(Provided text begins)
Despite the Blight, Portland Apartment Rents Are Up and May Be Heading Higher

It’s because Stumptown is still a bargain compared with Seattle and San Francisco.

(Natalie Behring)

Given all the crime, trash and graffiti, and a downtown that’s been hollowed out by COVID, you’d think no one would be moving to Portland and rents would be falling.

And you’d be wrong.

Portland is still attracting new arrivals, and apartment rents are rising, because the rest of the West Coast is worse, at least in terms of cost, according to a new report from Marcus & Millichap, a real estate broker and research firm based in Calabasas, Calif.

“Portland represents a haven of lower living expenses for West Coast residents considering relocation,” Marcus & Millichap said.

As of June, the average monthly apartment rent in Portland was $350 lower than in Seattle and $940 below Northern California. That’s true even after rents in the Portland metro area jumped 13.3% to an average of $1,709 in the 12-month period ending in June.

But wait. There’s more. Rents are likely to rise 9.1% for the full year of 2022, Marcus & Millichap said, in part because apartment supply isn’t keeping up with demand. Only 3,400 new units will hit the market this year, the firm said, the lowest construction volume since 2013. But: “By year-end, Portland’s household count is expected to swell by more than 19,000.”

The rebounding job market is also putting upward pressure on rents, Marcus & Millichap said. Last week, the Oregon Employment Department said the state added 9,300 jobs in August, enough finally to recoup all the jobs lost during the pandemic. At the end of last month, Oregon’s employment stood at a record 1,974,700, the department said.

The apartment vacancy rate ticked down to 3.4% in June. Aside from the previous nine months, it was the lowest vacancy rate since the second quarter of 2015.
(Provided text ends)
(Excerpted data begins)
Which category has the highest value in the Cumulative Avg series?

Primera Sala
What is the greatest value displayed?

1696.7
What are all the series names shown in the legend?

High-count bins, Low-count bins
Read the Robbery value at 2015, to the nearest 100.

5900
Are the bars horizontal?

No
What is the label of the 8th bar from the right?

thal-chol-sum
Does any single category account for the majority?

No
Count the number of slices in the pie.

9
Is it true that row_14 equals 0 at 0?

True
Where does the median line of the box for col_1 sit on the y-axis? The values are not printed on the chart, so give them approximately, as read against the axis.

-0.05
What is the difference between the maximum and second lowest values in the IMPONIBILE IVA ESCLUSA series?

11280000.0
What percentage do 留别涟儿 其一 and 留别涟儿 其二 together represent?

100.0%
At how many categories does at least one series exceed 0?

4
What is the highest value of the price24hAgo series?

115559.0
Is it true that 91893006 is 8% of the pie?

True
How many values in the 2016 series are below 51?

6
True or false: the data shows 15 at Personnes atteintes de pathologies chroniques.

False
(Excerpted data ends)
Retype the article on Portland apartment rents word for word, from the headline through the last sentence. Rely only on the text itself for what comes next.

Despite the Blight, Portland Apartment Rents Are Up and May Be Heading Higher

It’s because Stumptown is still a bargain compared with Seattle and San Francisco.

(Natalie Behring)

Given all the crime, trash and graffiti, and a downtown that’s been hollowed out by COVID, you’d think no one would be moving to Portland and rents would be falling.

And you’d be wrong.

Portland is still attracting new arrivals, and apartment rents are rising, because the rest of the West Coast is worse, at least in terms of cost, according to a new report from Marcus & Millichap, a real estate broker and research firm based in Calabasas, Calif.

“Portland represents a haven of lower living expenses for West Coast residents considering relocation,” Marcus & Millichap said.

As of June, the average monthly apartment rent in Portland was $350 lower than in Seattle and $940 below Northern California. That’s true even after rents in the Portland metro area jumped 13.3% to an average of $1,709 in the 12-month period ending in June.

But wait. There’s more. Rents are likely to rise 9.1% for the full year of 2022, Marcus & Millichap said, in part because apartment supply isn’t keeping up with demand. Only 3,400 new units will hit the market this year, the firm said, the lowest construction volume since 2013. But: “By year-end, Portland’s household count is expected to swell by more than 19,000.”

The rebounding job market is also putting upward pressure on rents, Marcus & Millichap said. Last week, the Oregon Employment Department said the state added 9,300 jobs in August, enough finally to recoup all the jobs lost during the pandemic. At the end of last month, Oregon’s employment stood at a record 1,974,700, the department said.

The apartment vacancy rate ticked down to 3.4% in June. Aside from the previous nine months, it was the lowest vacancy rate since the second quarter of 2015.